Earlier in the summer, we noticed a hole in the trim around the front of our house. It's an older house, and we need a new roof, so it isn't a stretch to think that it needed replacing too. Jason told the landlady, who told him to take care of it and send her a bill.
That was in July. He went out of town, and never got "around to it."
Last week, he saw some squirrels scouting out the hole (which is, of course, attached to the attic) and decided it might be a good idea to take action before winter set in.
So, this afternoon, after we served lunch at the auction, we bought some materials and he came home to fix the hole. My dad came over, and in about an hour and a half, the job was done.
Now, as I was fixing my coffee this morning, I thought I heard something in the attic. I told Jason, and he said he'd experienced the same thing but when he'd checked, there was nothing. He said it was just something on the roof.
(Note: roof is not the same as attic.)
Dad and Jason had worked through dinner, trying to use up all the daylight, so they left to grab a bite. A bit later I was in my room folding clothes, and I heard the most awful racket up above me. It sounded like scratching, and pounding, and something throwing itself against the wall!
(Note: the hole was above my bedroom window.)
I called Jason, and told him I was 99.9% sure there was a squirrel trapped in the attic.
He came home, took a shower, and started working on the computer. When I went into Anna Marie's room to put some clothes away, I heard it again!
This time, he went up to investigate - and I've never seen him exit a space so quickly in my life.
"It's not a squirrel," he said.
"Oh, no - its a rat!" I exclaimed.
"No, it's not a rat. It's a raccoon!"
Oh, yes, dear friends, there is a real live piece of wildlife living above my humble home.
Jason said the thing just stood there and looked at him!
I called my mom, to see if my brother had any friends in possession of a raccoon trap.
I called Amanda, to give her the chance to photograph this real life wildlife - and she immediately thought of the parallels to a certain R&B singer's wildly ridiculous opera.
I finally called Cathy, one of my co-workers, because I knew her boyfriend was a die-hard hunter.
The boy has a digital camera hooked up where he hunts, so he can count the deer.
I think he was intrigued, because a few minutes later she called to ask me if we needed them to come over.
They showed up with a giant fishing net.
Jason showed Jamie where the animal was, but he was unable to get it into the net. At one point, I heard Jason's saw, and the next thing I knew, Jamie was going up the attic steps with an angled piece of wood.
"I'm gonna spear me a raccoon," he announced.
Fortunately for the raccoon, that plan didn't work either. He had wedged himself into the overhang area, and he wasn't coming out.
They left, sans raccoon. (Cathy said Jamie wanted to mount it if they caught it.)

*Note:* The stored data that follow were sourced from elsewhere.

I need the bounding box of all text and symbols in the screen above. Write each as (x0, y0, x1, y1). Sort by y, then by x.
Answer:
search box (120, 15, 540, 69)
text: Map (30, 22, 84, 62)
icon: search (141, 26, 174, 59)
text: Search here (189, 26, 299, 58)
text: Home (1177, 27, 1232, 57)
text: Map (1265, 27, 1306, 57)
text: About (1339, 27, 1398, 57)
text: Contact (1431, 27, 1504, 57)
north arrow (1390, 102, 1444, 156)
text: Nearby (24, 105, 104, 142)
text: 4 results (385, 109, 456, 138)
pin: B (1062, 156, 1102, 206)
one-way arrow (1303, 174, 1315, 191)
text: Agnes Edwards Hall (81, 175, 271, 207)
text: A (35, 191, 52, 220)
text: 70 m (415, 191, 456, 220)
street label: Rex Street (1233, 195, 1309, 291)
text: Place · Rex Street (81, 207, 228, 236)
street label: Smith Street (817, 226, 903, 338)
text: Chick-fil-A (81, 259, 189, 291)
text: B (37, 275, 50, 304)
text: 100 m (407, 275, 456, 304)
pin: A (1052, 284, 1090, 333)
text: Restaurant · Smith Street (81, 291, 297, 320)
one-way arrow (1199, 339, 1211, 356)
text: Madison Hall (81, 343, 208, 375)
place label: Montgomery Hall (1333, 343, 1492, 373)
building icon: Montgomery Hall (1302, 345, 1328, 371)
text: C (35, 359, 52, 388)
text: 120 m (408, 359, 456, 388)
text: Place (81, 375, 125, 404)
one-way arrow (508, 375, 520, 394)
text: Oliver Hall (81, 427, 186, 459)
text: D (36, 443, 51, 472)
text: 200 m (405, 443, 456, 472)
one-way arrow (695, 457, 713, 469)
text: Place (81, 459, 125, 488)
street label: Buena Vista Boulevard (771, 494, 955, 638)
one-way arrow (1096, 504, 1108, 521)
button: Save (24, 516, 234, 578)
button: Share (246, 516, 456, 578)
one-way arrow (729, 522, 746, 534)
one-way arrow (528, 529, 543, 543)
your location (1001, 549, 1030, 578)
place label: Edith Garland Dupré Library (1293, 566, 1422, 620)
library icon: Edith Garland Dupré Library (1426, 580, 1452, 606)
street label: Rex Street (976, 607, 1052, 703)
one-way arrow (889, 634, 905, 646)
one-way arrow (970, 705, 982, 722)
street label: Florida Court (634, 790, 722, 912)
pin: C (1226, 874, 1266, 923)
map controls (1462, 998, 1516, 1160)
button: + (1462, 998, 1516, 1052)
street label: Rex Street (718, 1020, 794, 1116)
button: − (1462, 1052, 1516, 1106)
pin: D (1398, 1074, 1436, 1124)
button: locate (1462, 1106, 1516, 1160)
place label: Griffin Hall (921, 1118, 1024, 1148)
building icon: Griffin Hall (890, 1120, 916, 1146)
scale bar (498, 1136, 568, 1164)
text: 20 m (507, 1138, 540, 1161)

We figure the thing is nocturnal, and woke up and tried to get out the same way he got in. Jason left the light on up there, and Anna Marie and I prayed that God would tell the raccoon to go to one of the vents in the overhang and burrow his way through the mesh.
When we get up, we'll see if anything looks like he got out - if not, we'll either be stopping by the Home Depot on the way home (did you know those traps cost $50?) or calling the law. It's been suggested that, with the threat rabies, they may have a trap.
(And yes, we have a wildlife rehab outfit, but I don't know if they only take injured animals.)
(And no, I WON'T be traversing into the attic to get a picture. Are you crazy?)